Jetzt wird’s pervers

Särge statt Kinderwagen, Pistolen statt … na ja, Bananen vielleicht? Die Michael Stich Stiftung will mit ihrer Kampagne gegen Aids erst mal eins: schocken! Das gelingt ihr. Aber was wird das bringen?

von PATRICK HEMMINGER

Ohne Sarg wäre es ein schönes Bild. Ist es aber nicht. Eine junge Frau sitzt auf einer Parkbank, sie ist schön, das Wetter ist schön und der Kinderwagen, den sie schaukelt, ein rollender Sarg. Daneben steht: „Ganz die Mama. HIV-positiv.“ Schock.

Oder: Eine fast nackte Frau kniet vor einem nackten Mann. Im Mund hat sie nicht, was man vermuten dürfte, sondern eine Pistole. Daneben steht: „Zwischen Leben und Tod liegen nur 0,003 mm Latex.“ Noch mal Schock.

Genau das ist das Ziel der neuen Plakatkampagne der Michael Stich Stiftung, die sich einsetzt für HIV-positive und an Aids erkrankte Kinder. „Das Thema Aids ist aus dem Bewusstsein der Bevölkerung verschwunden“, sagt Linda von Neree, eine Mitarbeiterin der Stiftung. „Unsere Kampagne soll aufrütteln, konfrontieren und informieren.“ Nacktheit bringt immer Quote und Auflage, vor allem dann, wenn sie garniert ist mit einem Schuss guten Gewissens, weil das alles doch einem noblen Zweck dient.

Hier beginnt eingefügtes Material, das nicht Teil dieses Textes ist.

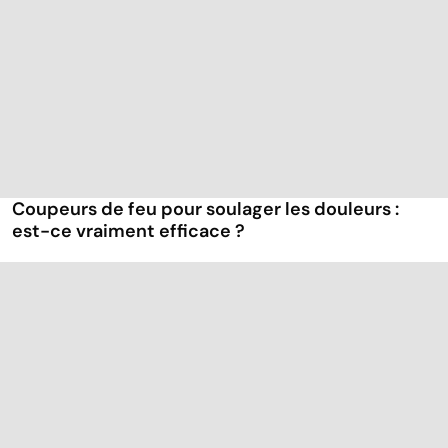
Coupeurs de feu pour soulager les douleurs :
est-ce vraiment efficace ?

Es steht dabei außer Zweifel, dass die Stiftung von Stich Gutes tut. Der Extennisprofi investiert Zeit und Privatvermögen in den Kampf gegen Aids und in die Hilfe für infizierte Kinder. Ob mit der Schockkampagne der gewünschte Effekt erreicht wird, darf aber bezweifelt werden.

In der öffentlichen Wahrnehmung ist Aids lange nicht mehr so präsent wie noch vor wenigen Jahren. In Deutschland leben rund 56.000 Menschen mit HIV. Seit dem Jahr 2000 steigt die Zahl der Neuinfektionen, im vergangenen Jahr waren es rund 2.700. Marita Völker-Albert, Sprecherin der Bundeszentrale für gesundheitliche Aufklärung (BZgA), erklärt das damit, dass nach der Jahrtausendwende andere Themen Aids aus den Medien und damit der Öffentlichkeit gedrängt haben.

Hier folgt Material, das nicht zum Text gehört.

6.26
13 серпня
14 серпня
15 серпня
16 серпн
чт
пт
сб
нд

Deshalb begann die BZgA im vergangenen Jahr mit einer neuen „Gib Aids keine Chance“-Kampagne. Und die sieht ganz anders aus als die der Stich-Stiftung. Zum Beispiel so: zwei Bananen, eine gammelige, eine frische. Über die frische ist ein Kondom gezogen, darüber steht: „Keine faulen Ausreden!“

„Wir wollen die Gefahr realistisch darstellen, ohne sie zu dramatisieren“, sagt Völker-Albert. Die jährlich erstellte Studie „Aids im öffentlichen Bewusstsein“ zeige den Erfolg der BZgA. Zudem liege Deutschland bei den Neuinfektionen hinter den skandinavischen Ländern auf dem vierten Platz.

Ohne Zweifel hat die BZgA mit ihrer Arbeit dazu beigetragen, und das ohne Bilder, die schocken. Offenbar aus gutem Grund. Denn Tod- und Schockeffekte seien nicht erfolgreich, sagt Völker-Albert. Die Reaktion auf solche Anzeigen oder Plakate sei kurzfristig. „Ein Schock ist nicht glaubwürdig“, sagt die Sprecherin. „Wir wollen die Menschen in Ruhe ansprechen und damit erreichen, dass sie die Information in Ruhe verarbeiten.“

Von Neree sieht die Kampagnen der BZgA hingegen professionell anders.

„Sie sind vielleicht nett, aber man kann damit nicht wirklich was verbinden. Wenn man die in einer Zeitschrift sieht, denkt man: ‚Ach ja, schön‘, und blättert weiter“, sagt sie. Klar seien ihre Motive heftig, aber sie hätten eingeschlagen wie eine Bombe. Das sei die Wirkung, die man gewollt habe.

Der Kampf gegen Aids braucht Aufmerksamkeit, und sicher spielen die Medien dabei eine wichtige Rolle. Und natürlich sind die mit Bildern von einem Pistolenblowjob leichter zu erreichen als mit Bananen. Dennoch bleibt die Frage, ob die Stich-Stiftung damit ihre noblen Ziele erreicht oder ob sie nur für kurze Zeit den Boulevard bedient. Zu wünschen wäre ihr das Erste.